I will offer one further comment on this short history of a period when change was inevitable, and essential to meet the needs of a new structure where Ireland would be a partner in a European Union, and the systems that had served us well would no longer be adequate The one major gap in all this outpouring of ideas, plans, policy statements, and discussion was, that there was no evidence of a coherent set of aims and objectives to meet these new circumstances. Major change was on the way yet nobody had any plans on how this change was to be implemented.
It was into this vacuum that the proposal for Community Schools was dropped, and very soon the controversy started. A perusal of the newspapers of 1971 reveals an amazing range of “experts " who were ready to offer theirs opinions on this as yet unborn infant of our education system. The Churches were early on the scene and the late Cardinal Conway was not supportive of the concept of the community school. Equally the Protestant churches were expressing their reservations too.
The papers show little evidence of the input of the teacher unions in the discussions it was from the numerous “experts " that the most varied; inaccurate, and, at times, the most destructive comments came.
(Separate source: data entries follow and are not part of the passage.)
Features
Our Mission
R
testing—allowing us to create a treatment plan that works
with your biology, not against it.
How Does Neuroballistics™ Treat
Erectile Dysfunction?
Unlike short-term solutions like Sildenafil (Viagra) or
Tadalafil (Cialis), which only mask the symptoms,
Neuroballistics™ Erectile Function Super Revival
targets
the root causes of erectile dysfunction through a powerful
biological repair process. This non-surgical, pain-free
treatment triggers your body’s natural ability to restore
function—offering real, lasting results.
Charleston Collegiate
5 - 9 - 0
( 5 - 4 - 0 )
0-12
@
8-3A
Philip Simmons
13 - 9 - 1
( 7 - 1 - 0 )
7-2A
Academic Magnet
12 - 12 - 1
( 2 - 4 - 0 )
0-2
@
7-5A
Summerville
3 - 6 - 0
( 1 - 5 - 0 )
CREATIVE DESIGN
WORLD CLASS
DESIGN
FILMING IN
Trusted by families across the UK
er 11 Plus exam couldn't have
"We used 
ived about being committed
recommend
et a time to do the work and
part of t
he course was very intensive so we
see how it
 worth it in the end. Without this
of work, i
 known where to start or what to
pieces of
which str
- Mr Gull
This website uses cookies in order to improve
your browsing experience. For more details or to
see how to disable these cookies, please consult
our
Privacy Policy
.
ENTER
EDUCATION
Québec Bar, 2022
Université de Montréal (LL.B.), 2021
Here are some quotes just to give a flavour. These are all taken from the Irish Times letters and articles during 1971 "It would be an act of political lunacy for us as a nation to pursue any further this proposal", "the most gigantic act of religious sectarianism", "The allegation of sectarianism is beneath contempt", “ We would not go in to any school that was not completely Catholic". Around this time a pamphlet was published entitled "The snakes are back" whose author was "Concerned parents", and this was a mishmash of conspiracy theories concerning the funding from the World Bank, the machinations of the Department and others who were determined to establish "pagan schools" in Ireland.
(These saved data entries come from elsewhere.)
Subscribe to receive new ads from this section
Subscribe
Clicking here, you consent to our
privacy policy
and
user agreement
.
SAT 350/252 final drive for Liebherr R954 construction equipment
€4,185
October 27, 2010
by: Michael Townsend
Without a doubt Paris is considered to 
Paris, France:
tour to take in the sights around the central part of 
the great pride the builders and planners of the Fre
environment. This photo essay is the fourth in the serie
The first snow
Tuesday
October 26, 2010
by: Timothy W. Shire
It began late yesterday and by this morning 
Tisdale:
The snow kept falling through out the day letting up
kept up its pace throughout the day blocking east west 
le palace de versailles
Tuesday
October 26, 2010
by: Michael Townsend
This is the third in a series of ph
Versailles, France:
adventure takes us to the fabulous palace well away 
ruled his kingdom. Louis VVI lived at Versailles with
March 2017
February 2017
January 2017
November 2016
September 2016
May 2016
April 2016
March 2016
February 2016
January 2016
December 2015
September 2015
There is one final quote from The Times July 1971 “The grand design of the community schools, the national blueprint, is now as dead as a pork chop “I have had considerable difficulty in resisting the temptation to identify the author of that one. Such was the nature of the “debate “, and this was almost inevitable in the absence of any precise information.
The result was that the Department had to go on the offensive, and three officials were sent to a series of public meetings in various communities to explain the reality behind the proposals. This was a new role for any civil servant and it must have seemed like being thrown to the lions.